### PROBLEM REQUIREMENTS
Write the next part of the State v. Chairez court opinion, picking up after its last sentence.

Top of PAGE EXTRACT

State v. Chairez

Decision Date21 March 2014
Docket NumberNo. 2 CA–CR 2013–0115–PR.,2 CA–CR 2013–0115–PR.
Citation327 P.3d 886,235 Ariz. 99
PartiesThe STATE of Arizona, Respondent, v. Pedro CHAIREZ, Petitioner.
CourtArizona Court of Appeals

OPINION TEXT STARTS HERE

William G. Montgomery, Maricopa County Attorney By Linda Van Brakel, Phoenix, Attorneys for Respondent.

Pedro Chairez, Smyrna, Delaware, In Propria Persona.

MEMORANDUM DECISION

ESPINOSA, Judge.

¶ 1 Petitioner Pedro Chairez was convicted pursuant to a plea agreement of two counts of participating in a street gang. He sought post-conviction relief pursuant to Rule 32, Ariz. R.Crim. P., claiming in his pro se petition that, inter alia, the plea was not knowing, voluntary and intelligent and there was an insufficient factual basis for the plea. The trial court dismissed the petition summarily and denied his motion for rehearing. Chairez challenges the trial court's rulings in the petition for review now before us. We will not disturb the rulings, however, unless the court clearly has abused its discretion. See State v. Swoopes, 216 Ariz. 390, ¶ 4, 166 P.3d 945, 948 (App.2007).1 We see no such abuse here.

¶ 2 Chairez was charged with a variety of offenses after a lengthy investigation by law enforcement officers into activities by a number of individuals, including Department of Corrections (DOC) inmates like Chairez, in connection with the “Arizona Mexican Mafia.” Representatives of the state, including prosecutors and investigators, apparently met with Chairez's defense counsel in September 2009 and gave counsel an informal overview of the evidence collected during the investigation. In the meantime, Chairez filed a motion to proceed in propria persona and a waiver of the right to counsel, stating at a hearing on December 9, 2009, he did not have “confidence or faith in [his] attorney.” He insisted he was capable of representing himself, despite his lack of formal legal training, commenting, “I'm fairly intelligent. I figure I can learn.” The court granted the request after the hearing during which the court reviewed with Chairez his various rights and the potential sentencing exposure, and directed the Office of Public Defense Services to appoint advisory counsel for him.

¶ 3 Chairez appeared at settlement conferences with advisory counsel on September 25, 2009, and October 2, 2009, during which the parties discussed the nature of the charges, the results of the investigation, and potential sentencing consequences. On January 21, 2010, Chairez entered guilty pleas pursuant to a plea agreement. In March, however, he filed a motion to withdraw his guilty plea. At a hearing on May 7, 2010, the court denied the motion, and sentenced Chairez on the instant offenses.

¶ 4 Chairez filed a notice of post-conviction relief in June 2010, and appointed counsel subsequently filed a notice in which he avowed he had reviewed the record and had found no issue to raise in a post-conviction proceeding. In a pro se petition, Chairez contended that during the settlement conferences with various members of the task force investigating crimes by prison inmates, he had been “essentially manipulated, deceived and coerced ... into signing a plea of guilt[y].” He asserted various individuals had threatened him that numerous witnesses would testify against him and that the state claimed it had sufficient evidence to charge him with ‘a hundred more’ offenses and ‘expose and air out’ [his] ‘dirty laundry’ at trial.” According to Chairez, the state implied “it would jeopardize [ his] life inside prison” if he did not plead guilty. And, he asserted, these individuals and, presumably, the prosecutor or other representatives of the state, had threatened him they “could go after and charge his family members if they so desired,” and erroneously led him to believe [t]hat anything he did or said was criminal ... because he was a documented gang member.” Chairez contended advisory counsel had been ineffective based on the standard set forth in Strickland v. Washington, 466 U.S. 668, 104 S.Ct. 2052, 80 L.Ed.2d 674 (1984), in a variety of respects, rendering the plea invalid because it was not knowing or intelligent.

Bottom of PAGE EXTRACT
Top of LISTED ENTRIES

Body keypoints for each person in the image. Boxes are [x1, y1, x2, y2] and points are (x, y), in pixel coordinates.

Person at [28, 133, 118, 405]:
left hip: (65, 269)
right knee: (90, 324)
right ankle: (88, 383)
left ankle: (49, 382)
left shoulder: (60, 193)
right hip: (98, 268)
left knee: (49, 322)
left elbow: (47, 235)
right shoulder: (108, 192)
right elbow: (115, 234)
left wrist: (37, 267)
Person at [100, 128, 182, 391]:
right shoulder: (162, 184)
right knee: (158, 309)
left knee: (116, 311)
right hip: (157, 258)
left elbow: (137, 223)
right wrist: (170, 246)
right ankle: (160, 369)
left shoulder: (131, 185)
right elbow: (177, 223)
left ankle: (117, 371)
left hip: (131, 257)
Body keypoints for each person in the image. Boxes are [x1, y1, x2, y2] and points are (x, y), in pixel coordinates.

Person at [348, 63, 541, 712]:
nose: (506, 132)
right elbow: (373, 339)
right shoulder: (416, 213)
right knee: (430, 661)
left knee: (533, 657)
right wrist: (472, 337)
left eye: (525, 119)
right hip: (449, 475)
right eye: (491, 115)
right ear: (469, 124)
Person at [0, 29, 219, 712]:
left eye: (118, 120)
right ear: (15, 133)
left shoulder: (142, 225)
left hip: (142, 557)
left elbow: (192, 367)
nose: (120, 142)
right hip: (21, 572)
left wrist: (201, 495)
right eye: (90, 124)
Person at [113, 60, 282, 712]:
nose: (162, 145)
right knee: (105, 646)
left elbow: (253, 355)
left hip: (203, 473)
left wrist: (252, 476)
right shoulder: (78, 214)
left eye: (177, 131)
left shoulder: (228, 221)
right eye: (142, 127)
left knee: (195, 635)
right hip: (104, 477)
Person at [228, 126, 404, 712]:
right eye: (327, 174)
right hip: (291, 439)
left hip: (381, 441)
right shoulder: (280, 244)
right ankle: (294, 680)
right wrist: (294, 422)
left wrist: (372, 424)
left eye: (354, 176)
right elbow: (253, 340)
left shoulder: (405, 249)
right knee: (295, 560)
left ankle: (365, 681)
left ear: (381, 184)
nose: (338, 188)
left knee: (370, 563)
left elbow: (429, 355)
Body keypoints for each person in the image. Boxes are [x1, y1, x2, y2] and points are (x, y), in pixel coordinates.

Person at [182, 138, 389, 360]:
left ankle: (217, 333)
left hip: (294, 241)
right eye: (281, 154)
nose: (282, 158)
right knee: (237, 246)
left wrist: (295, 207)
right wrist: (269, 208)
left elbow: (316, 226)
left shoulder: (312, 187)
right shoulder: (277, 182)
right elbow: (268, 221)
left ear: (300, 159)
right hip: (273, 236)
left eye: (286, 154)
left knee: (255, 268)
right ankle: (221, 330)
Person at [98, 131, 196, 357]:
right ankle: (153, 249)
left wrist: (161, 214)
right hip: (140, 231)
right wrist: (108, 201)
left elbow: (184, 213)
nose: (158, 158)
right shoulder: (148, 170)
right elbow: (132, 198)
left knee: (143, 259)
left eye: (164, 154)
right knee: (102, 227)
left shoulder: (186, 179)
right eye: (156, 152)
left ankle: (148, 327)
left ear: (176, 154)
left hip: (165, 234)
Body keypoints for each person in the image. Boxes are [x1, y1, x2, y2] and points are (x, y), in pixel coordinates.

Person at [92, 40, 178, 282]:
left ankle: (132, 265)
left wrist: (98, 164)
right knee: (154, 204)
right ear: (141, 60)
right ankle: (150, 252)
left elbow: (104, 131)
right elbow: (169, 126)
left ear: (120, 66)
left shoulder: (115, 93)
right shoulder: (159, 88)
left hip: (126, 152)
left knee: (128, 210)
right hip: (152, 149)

Bottom of LISTED ENTRIES

### RESPONSE TO THIS TASK
¶ 5 Chairez also challenged the validity of the plea on a variety of other grounds. He claimed the plea agreement was ambiguous and therefore invalid because it suggested he could withdraw the pleas at any time. He also argued the factual basis established by the state did not show he had committed an offense and had the requisite intent under A.R.S. § 13–2321. In addition, Chairez asserted the trial court had erred in denying his motion to withdraw from the plea agreement, given, inter alia, his lack of necessary discovery, counsel's ineffectiveness, and the absence of a sufficient factual basis to support the pleas. Chairez maintained he initially had been charged with conspiracy to commit participation in a street gang and the state erroneously had “elevated the charge and amended the allegation to an actual participation charge” at the change-of-plea hearing based on exactly the same evidence that had been presented to the grand jury. Finally,as he also had done in his motion to withdraw from the plea, he asserted he never fully understood the charges against him or the evidence that purportedly supported the charges and the court had erred in denying his motion to withdraw.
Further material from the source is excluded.